__Set of tasks__
- a) In the forum post on incident reporting, what must a reporting agent post in order to call reportIncident?
- b) Reproduce the stretch of the incident-reporting forum post from "This stays within" through "whole agent economy.".

__Reading passage__
━━━━━━━━━━

The current standard is excellent for verifying successful work, but it lacks a simple primitive for flagging failures. A potential direction could be to add a simple, lightweight function to the ValidationRegistry or a new, dedicated IncidentRegistry:

reportIncident(targetAgentID, reasonCode, dataHash)

  • targetAgentID: The agent being reported.
  • reasonCode: A standardized enum for the type of incident (e.g., 0: Non-responsive, 1: MalformedData, 2: RuleViolation, 3: MaliciousBehavior).
  • dataHash: An optional storage ID pointing to off-chain evidence supporting the incident report.

Of course, the immediate question is: how do you prevent this from being misused for spam or griefing attacks?

The solution is to use a simple crypto-economic mechanism to disincentivize false reporting. The workflow could be:

  1. Report with a Bond: To call reportIncident, the reporting agent must post a small bond (e.g., in USDC). This immediately prices out frivolous spam.
  2. Challenge Period: The report enters a “pending” state for a short time. The accused agent can challenge it by posting their own counter-bond.
  3. Resolution:
    • If Unchallenged: The report becomes “active,” the reporter’s bond is returned, and the incident becomes a public signal.
    • If Challenged: The dispute is escalated to a pluggable, off-chain arbitration service. The winner takes both bonds.

This model creates a strong incentive for honest reporting. You can pull the fire alarm, but there’s a cost to being wrong.

This stays within the minimal ethos of the ERC: the on-chain part is just a simple state machine (pending/active) with a bond, while the complex logic of arbitration is left to external systems. It adds a crucial safety layer for the whole agent economy.

Just a thought on a small addition that could have a significant impact on the overall safety and reliability of the agent economy.

PS: we’re leading the reference implementation that will bring ERC-8004 to life and have released the first demo.

It’s great to see a reference implementation!

Two things I noticed:

  • The implementation is vulnerable to the DoS I described above (anyone can register any domain, and then when the real domain owner wants to register an agent, the tx will revert)

━━━━━━━━━━

__Data below__
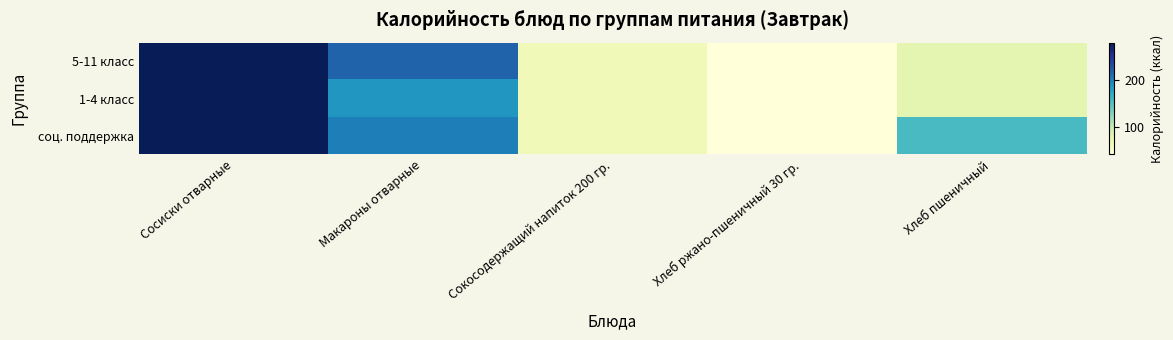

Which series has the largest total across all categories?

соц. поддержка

━━━━━━━━━━

__Results__
- a) A small bond, for example in USDC.

- b)
This stays within the minimal ethos of the ERC: the on-chain part is just a simple state machine (pending/active) with a bond, while the complex logic of arbitration is left to external systems. It adds a crucial safety layer for the whole agent economy.